SOURCE EXTRACT:
When you really stop to think about it, you realize that you can only choose which thoughts to dwell on and make important, not which ones pop into your head at any given moment.

This is where people come to what seems like a real sticking point. As one of my clients once put it, “If happiness doesn’t come from what I have or what I do, and I can’t choose my thoughts, doesn’t that leave me kind of screwed?”

That’s certainly the conclusion some people come to. They decide that happiness is completely outside their control, and they give up on the pursuit. Often they actually begin to feel better when they stop trying so hard to be happy, leading them to another false conclusion: that happiness can only be pursued indirectly.

The reason why that’s a false conclusion is because it still makes happiness into a “thing”—something we can have or not have, pursue directly or indirectly, successfully get, or, if we’re not careful, lose.

TASKS TO PERFORM:
1. According to the happiness passage, what is the only choice a person has about their thoughts?
2. Please list each distinct verb that follows the dash in the last sentence of the happiness passage and names something done with happiness once it becomes a "thing."
The dataset entries have no connection to the happiness passage.

Dataset entries:
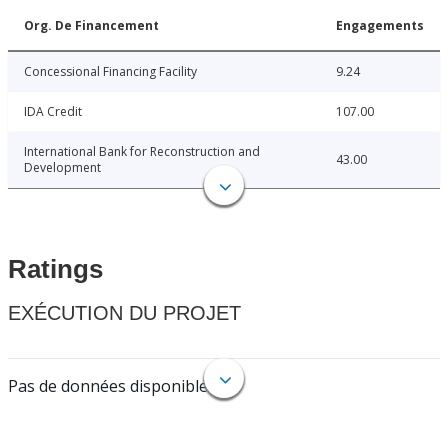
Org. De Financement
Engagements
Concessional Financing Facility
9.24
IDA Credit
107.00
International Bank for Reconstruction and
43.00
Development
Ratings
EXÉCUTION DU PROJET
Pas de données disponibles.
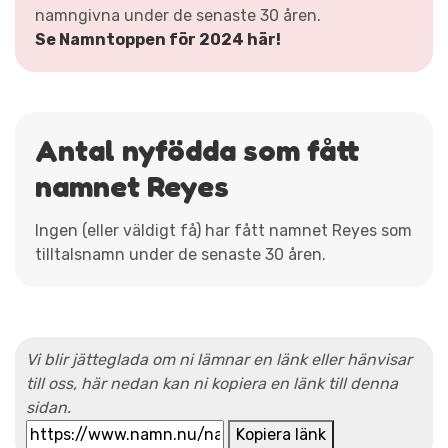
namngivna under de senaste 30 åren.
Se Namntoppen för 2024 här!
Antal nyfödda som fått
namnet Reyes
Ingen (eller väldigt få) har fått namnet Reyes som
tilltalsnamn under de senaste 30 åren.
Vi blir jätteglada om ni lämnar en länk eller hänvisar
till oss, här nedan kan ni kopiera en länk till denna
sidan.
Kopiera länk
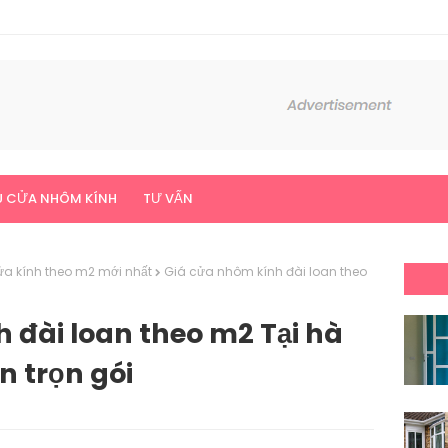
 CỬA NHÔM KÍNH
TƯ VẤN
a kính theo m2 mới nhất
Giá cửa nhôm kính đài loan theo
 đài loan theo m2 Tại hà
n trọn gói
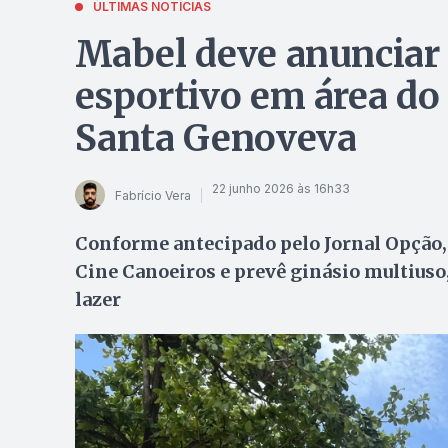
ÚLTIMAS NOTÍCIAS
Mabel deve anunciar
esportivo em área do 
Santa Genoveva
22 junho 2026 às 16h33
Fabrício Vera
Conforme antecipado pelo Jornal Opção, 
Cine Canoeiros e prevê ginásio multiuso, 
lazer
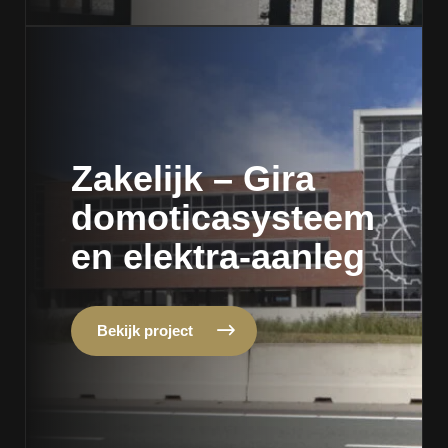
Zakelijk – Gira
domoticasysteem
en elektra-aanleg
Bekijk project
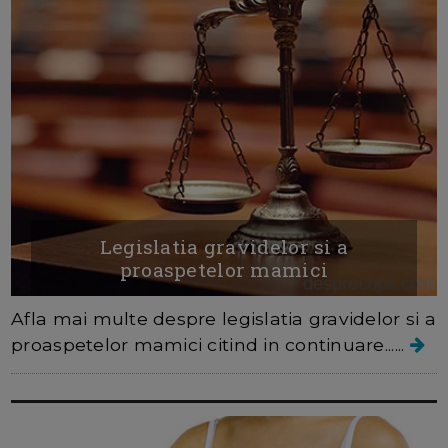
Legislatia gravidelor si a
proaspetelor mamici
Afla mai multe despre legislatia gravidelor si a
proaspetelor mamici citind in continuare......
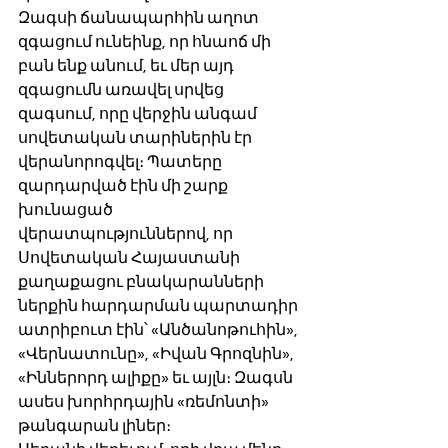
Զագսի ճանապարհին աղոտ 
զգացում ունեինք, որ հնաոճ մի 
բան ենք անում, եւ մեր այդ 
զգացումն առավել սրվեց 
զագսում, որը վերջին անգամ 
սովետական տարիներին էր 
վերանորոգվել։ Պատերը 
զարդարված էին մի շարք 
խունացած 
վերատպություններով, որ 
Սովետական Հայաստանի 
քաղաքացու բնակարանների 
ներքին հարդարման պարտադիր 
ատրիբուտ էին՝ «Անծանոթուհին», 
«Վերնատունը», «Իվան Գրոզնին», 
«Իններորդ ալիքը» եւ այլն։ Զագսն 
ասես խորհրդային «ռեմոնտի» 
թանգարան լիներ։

==

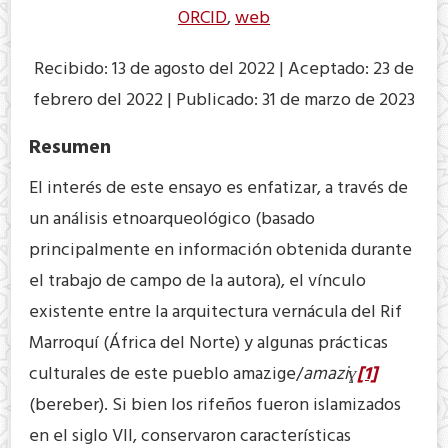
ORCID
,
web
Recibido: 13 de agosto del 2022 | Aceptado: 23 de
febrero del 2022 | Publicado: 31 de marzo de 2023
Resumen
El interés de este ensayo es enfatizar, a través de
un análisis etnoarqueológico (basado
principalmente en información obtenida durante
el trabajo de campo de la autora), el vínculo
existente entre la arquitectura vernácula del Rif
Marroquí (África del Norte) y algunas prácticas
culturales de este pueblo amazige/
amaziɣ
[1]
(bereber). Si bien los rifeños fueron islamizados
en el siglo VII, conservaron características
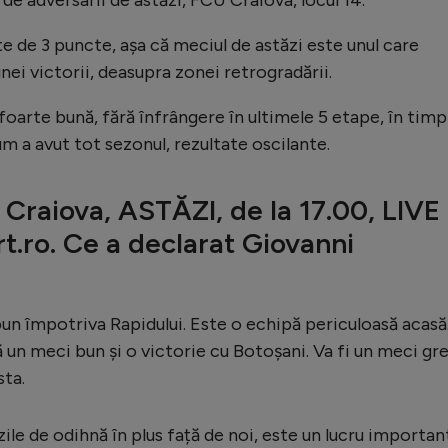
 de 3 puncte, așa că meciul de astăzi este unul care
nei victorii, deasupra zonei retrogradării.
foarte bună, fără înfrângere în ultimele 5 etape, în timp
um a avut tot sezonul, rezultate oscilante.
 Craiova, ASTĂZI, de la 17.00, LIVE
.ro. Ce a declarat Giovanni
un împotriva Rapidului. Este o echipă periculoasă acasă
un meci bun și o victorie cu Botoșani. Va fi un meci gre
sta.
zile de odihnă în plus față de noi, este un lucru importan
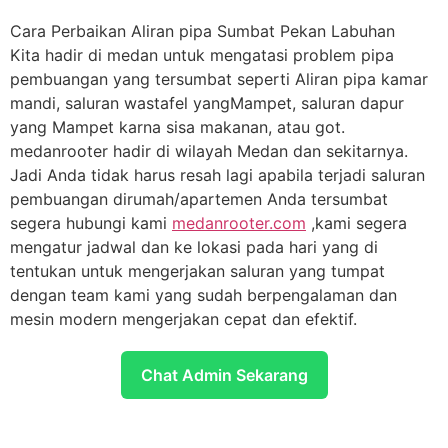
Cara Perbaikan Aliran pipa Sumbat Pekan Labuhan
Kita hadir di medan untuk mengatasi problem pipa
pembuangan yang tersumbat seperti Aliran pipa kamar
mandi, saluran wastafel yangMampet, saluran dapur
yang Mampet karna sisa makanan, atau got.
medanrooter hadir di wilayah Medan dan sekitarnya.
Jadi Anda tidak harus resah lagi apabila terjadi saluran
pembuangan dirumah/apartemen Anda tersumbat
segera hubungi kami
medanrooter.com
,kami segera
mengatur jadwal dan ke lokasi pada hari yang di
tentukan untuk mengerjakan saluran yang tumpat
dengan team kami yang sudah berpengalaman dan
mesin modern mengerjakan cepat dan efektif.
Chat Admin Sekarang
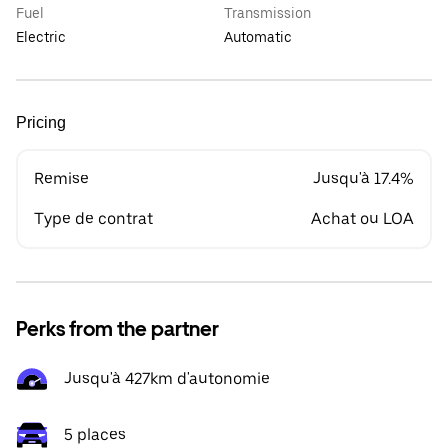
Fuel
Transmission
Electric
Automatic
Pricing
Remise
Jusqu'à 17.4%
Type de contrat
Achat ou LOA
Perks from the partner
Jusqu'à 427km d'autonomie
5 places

SOLUTIONS:
1. They can choose which thoughts to dwell on and make important.

2. have, pursue, get, lose